Welt steuert laut IEA auf massives Erdöl-Überangebot zu

Ein Arbeiter neben Ölfässern in Chennai, Indien
Insbesondere in Amerika wird die Förderung bis 2030 massiv ausgebaut. Die Folge könnten Überkapazitäten von acht Millionen Fass pro Tag sein.

Die Nachfrage von Erdöl wird noch bis Ende des Jahrzehnts weiter steigen, prognostiziert die Internationale Energieagentur (IEA) in einem aktuellen Report. Zwar werde Europa bis dahin etwas weniger von fossilen Energieträgern abhängig sein, in Asien steigt der Bedarf aber noch.

Die weltweite Ölindustrie wird diesen Bedarf aber nicht nur decken können, sondern sogar über-erfüllen. Insbesondere auf dem amerikanischen Kontinent soll die Produktion ausgeweitet werden. Die Folge wäre nach Prognose der IEA ein Überangebot von acht Millionen Fass (je 159 Liter) pro Tag.

"In diesem Jahr erwarten wir einen Anstieg der Nachfrage um rund eine Million Fass pro Tag," sagte IEA-Chef Fatih Birol bei der Präsentation der Zahlen. Allerdings werde sich das Wachstum der Nachfrage abschwächen.

Das liege zum einen an der immer größeren Rolle der E-Mobilität. Zweitens werden aufgrund des weltweiten Erneuerbaren-Ausbaus weniger fossile Energieträger für die Stromproduktion verwendet. Laut dem Londoner Datenanalyse- und Beratungsunternehmen Global Data erreicht etwa China sein Ausbauziel 2030 für Photovoltaik und Windkraft bereits 2025. Steigen wird die Öl-Nachfrage aber voraussichtlich in den Sektoren Luftfahrt und Petrochemie.

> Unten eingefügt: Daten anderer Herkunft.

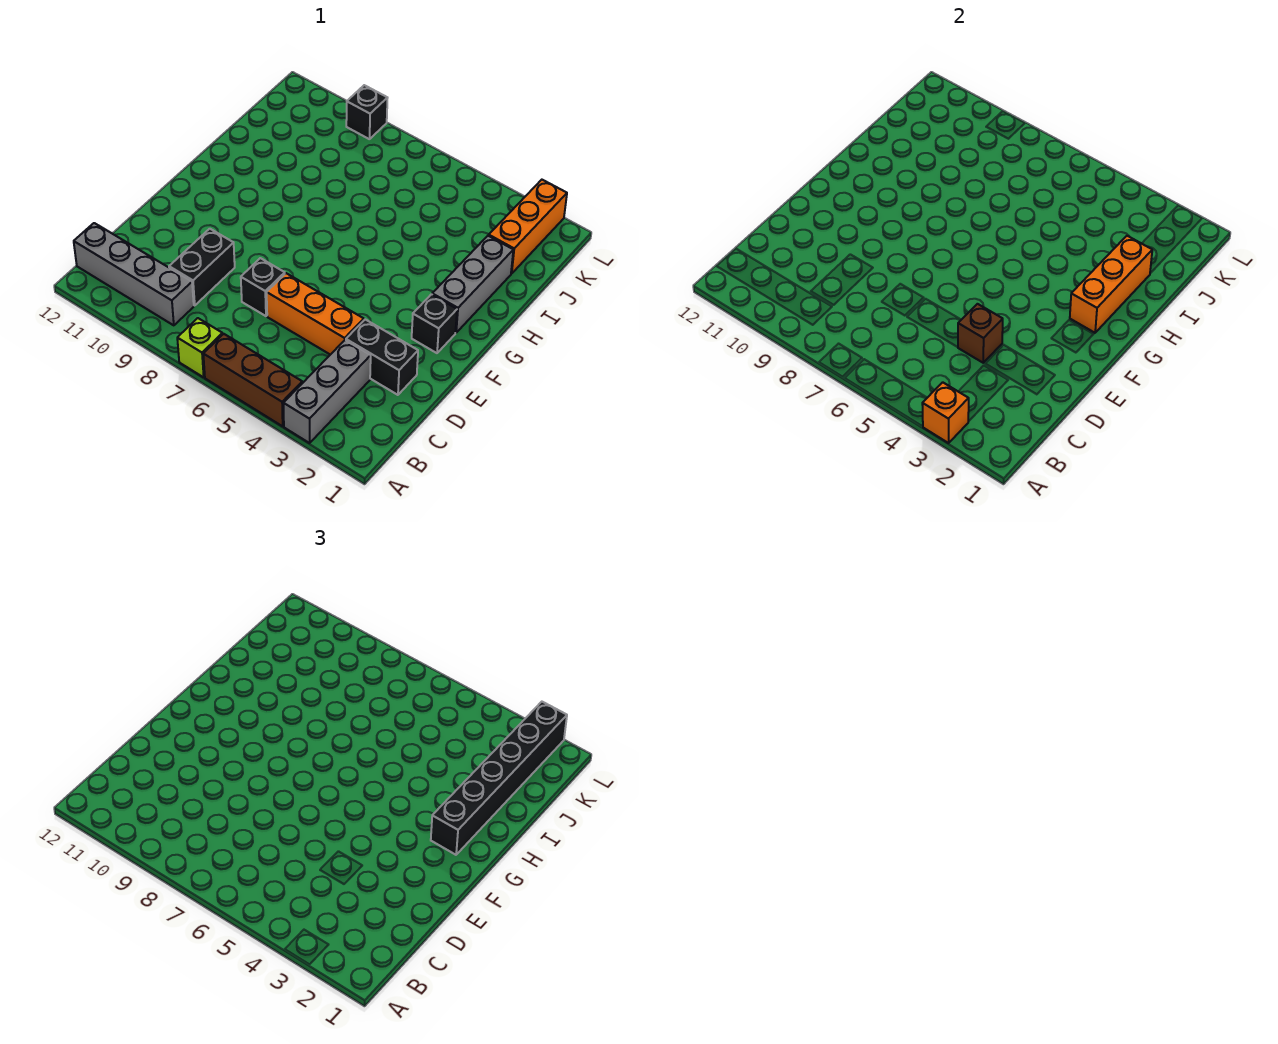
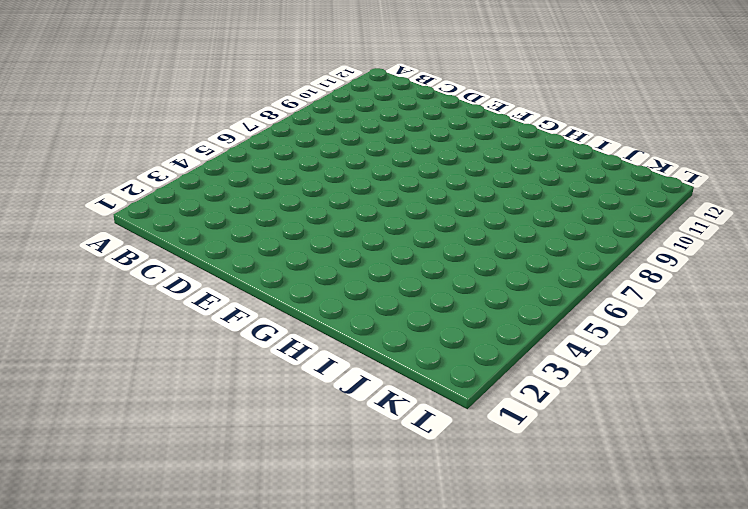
none -> grey brick A3:C3 level 1
none -> brown brick A4:A6 level 1
none -> lime brick A7 level 1

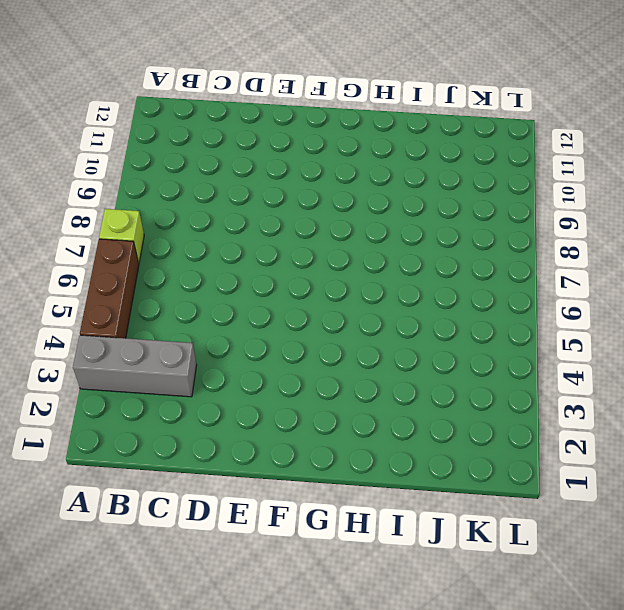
none -> grey brick B9:B12 level 1
none -> black brick C9:D9 level 1
none -> black brick D2:D3 level 1

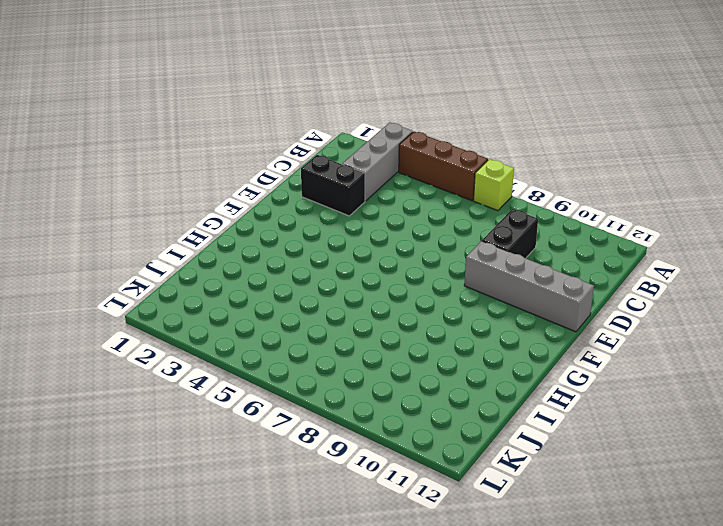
grey brick E9:E12 level 1 -> grey brick B9:B12 level 1
none -> orange brick D4:D6 level 1
none -> black brick D7 level 1
none -> black brick F2 level 1

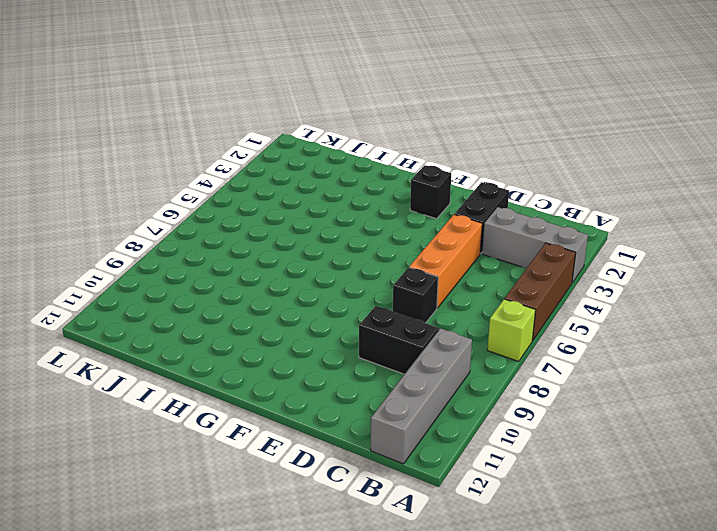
none -> grey brick G2:I2 level 1
none -> orange brick J2:L2 level 1
none -> black brick L9 level 1

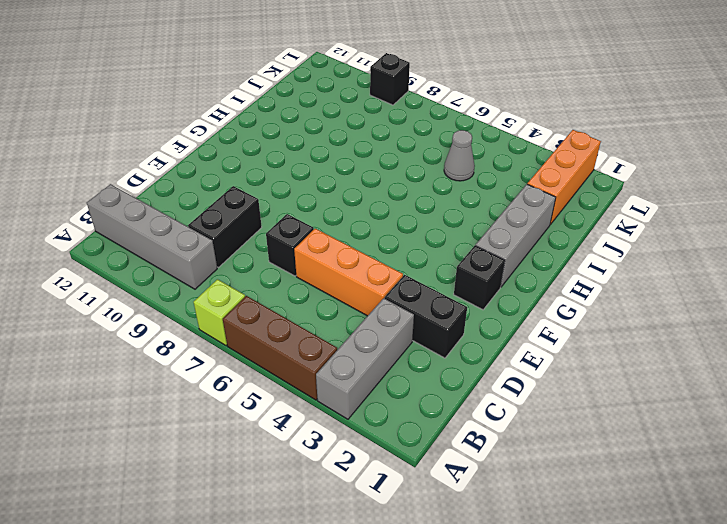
grey cone J5 level 1 -> none
none -> orange brick A3 level 2
none -> brown brick D4 level 2
none -> orange brick G2:I2 level 2

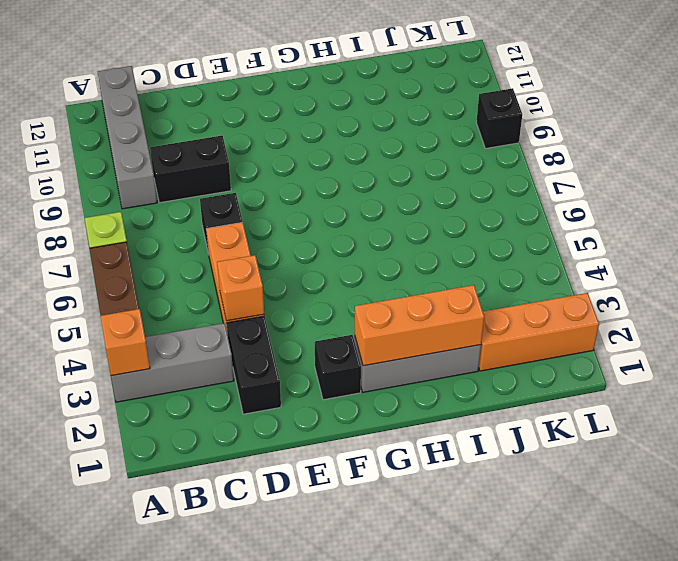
orange brick D4 level 2 -> brown brick D4 level 2
none -> black brick G2:L2 level 3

Die Internationale Energieagentur (IEA) ist eine Kooperationsplattform der Industriestaaten zu Energiefragen. Sie wurde im Jahr 1974 als Reaktion auf die Ölkrise ins Leben gerufen, Österreich gehörte zu den Gründungsmitgliedern. Neben den inzwischen 31 Mitgliedern, haben elf weitere Volkswirtschaften, darunter China und Indien, den Status eines assoziierten Landes. Der Sitz der IEA ist in Paris, Exekutivdirektor ist seit 2015 der türkische Wirtschaftswissenschaftler Fatih Birol.

Die vielleicht wichtigste Veränderung finde in China statt, sagte Birol. In den letzten zehn Jahren seien etwa 60 Prozent des Nachfrageanstiegs auf dieses Land alleine entfallen. Die chinesische Volkswirtschaft werde allerdings in den nächsten Jahren weniger stark wachsen, dementsprechend sollte auch der Energiehunger weniger stark zunehmen.

In Zahlen ausgedrückt: Nach Prognose der IEA wird die weltweite Öl-Nachfrage bis 2030 um etwa drei Prozent auf 106 Millionen Fass pro Tag wachsen, die Produktionskapazitäten aber auf 114 Millionen Fass. Das wäre ein mit Ausnahme der Zeit der Corona-Pandemie noch nie dagewesener Überschuss. In den Jahren danach wird die Nachfrage voraussichtlich stabil bleiben, bevor sie langsam zu sinken beginnt.

Die Prognose geht von aktuellen Regelungen und Gegebenheiten aus. Welche zusätzlichen Maßnahmen große Wirtschaftsräume treffen, um ihre Klimaziele zu erreichen, kann dabei nicht mit ein einberechnet werden.

Auch ist nicht klar, wie schnell die Industrie auf einen etwaigen Preisverfall reagieren würde. So hat etwa das Ölkartell OPEC in den vergangenen Jahren die Förderung gekürzt, um in Anbetracht der schwachen Konjunktur den Preis zu stützen. Profitiert haben davon vor allem Öl-Produzenten in den USA, die ihre Förderungen ausgeweitet haben. der Marktanteil der OPEC+ (OPEC und weitere Förderländer, inklusive Russland) ist deswegen auf 48,5 Prozent gefallen, den niedrigsten Wert seit dem Auftreten des Zusammenschlusses im Jahr 2016. Da diese höhere durchschnittliche Produktionskosten haben als etwa die staatlichen arabischen Produzenten, könnte das Geschäft für sie auch schneller wieder unattraktiv werden. Absehbar ist laut der IEA zudem, dass Öl-Produzenten andere Geschäftsfelder forcieren und etwa ihre Raffinerien für biogene Treibstoffe erweitern, oder mehr Erdgas fördern.